A general overview of what is needed to add support for new target language in reference KS compiler.
Things to check out and familiarize oneself with:
-
general .ksy structure, metadata
-
sequences and instances
-
primitive types
-
repetitions
-
user-defined types
-
enums
-
processing algorithms
Clone central KS repo, learn how to build a compiler from sources, install prerequisites, try to build the compiler and run the tests. Take a look at our CI.
The best way to get some inspiration in how it’s done is probably take one or two of existing target languages and experiment a little, seeing which KS concepts result in what generated code.

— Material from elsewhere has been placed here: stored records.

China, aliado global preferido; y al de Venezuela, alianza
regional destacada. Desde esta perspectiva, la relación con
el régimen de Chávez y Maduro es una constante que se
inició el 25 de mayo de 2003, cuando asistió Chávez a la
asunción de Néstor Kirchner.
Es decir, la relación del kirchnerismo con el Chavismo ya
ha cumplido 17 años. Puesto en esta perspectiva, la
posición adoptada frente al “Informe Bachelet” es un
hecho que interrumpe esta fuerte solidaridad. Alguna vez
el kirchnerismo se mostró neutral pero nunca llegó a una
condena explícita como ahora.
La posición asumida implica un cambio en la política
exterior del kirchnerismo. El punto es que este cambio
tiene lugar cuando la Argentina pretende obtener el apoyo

The core element that KS deals with is a "type". Basically, everything starts with a "type", i.e. a "file" is a "type". "Type" can include:
-
a collection of fields parsed sequentially (
seq
) -
a number of fields parsed randomly or calculated (
instances
) -
definition of nested types (
types
) -
lists of integer constants (
enums
)
Most usually, a concept of "type" maps to a concept of "class" or "object" in target language, but it can be a standalone data structure with a couple of generated methods to work with it, or probably something completely different.
Struct has to parse the data from somewhere. Decide on which target language’s abstraction of stream is best (probably it’s good to support reading both from disk files, if they’re available, and from arbitrary byte buffers). One would probably need to implement a KaitaiStream-style wrapper for these stream(s), as it might lack some useful functions, like bit-level reading, read-until-the-terminator, etc.
KS deals with a few primitive and complex types:
-
integer numbers
-
floating point numbers
-
byte arrays
-
strings
-
"generic" arrays of everything
Decide upon mapping of all these types into native types of target language. Pay extra attention to:
-
signed vs unsigned support
-
if target language has any platform-dependent types
-
encoding support for strings
-
substitutions / workarounds for everything that target language does not support
-
nulls / undefined state of variables - these could be particularly useful to implement lazy instances parsing; if a language does not support such state of variables, we’ll have to introduce extra "flag" variables to store information
Carefully check out different coding practices related to target language. If there is an official or semi-official standard or recommendation, try to follow it. Things to pay particular attention to:
-
naming standards (i.e. UpperCamelCase, lowerCamelCase, under_score_case, something else) for various parts of generated code (names of source files, classes, methods, properties, etc)
-
code formatting style and guidelines (indent size & practices)
-
docstrings layout and general documentation standards
-
private/protected/public access restriction traditions
Keeping it close to our standard API is heavily recommended, unless there’s some good reason to do it differently. In particular, try to stick to proposed method names, it will make life much easier.
Take one simplest test hello_world.ksy and translate it manually into source code in a new target language, as it would have been compiled by KS compiler. Inspiration can be drawn from any other already supported language.
Choose a testing framework that target language would use. Ideally, we should be able to run it with installing little extra dependencies in our Travis CI configuration. At the bare minimum, we’ll need a command-line based test runner that will output some report file we can aggregate in our CI later (JUnit XML reports are usually good candidates).
Create testing infrastructure in tests repo: usually it boils down to:
-
spec/$LANG
- a project or just a bunch of files with test specs; it’s heavily recommended to do 1 test .ksy format = 1 test case = 1 file, if possible -
run-$LANG
- a single script to launch test runner with all the tests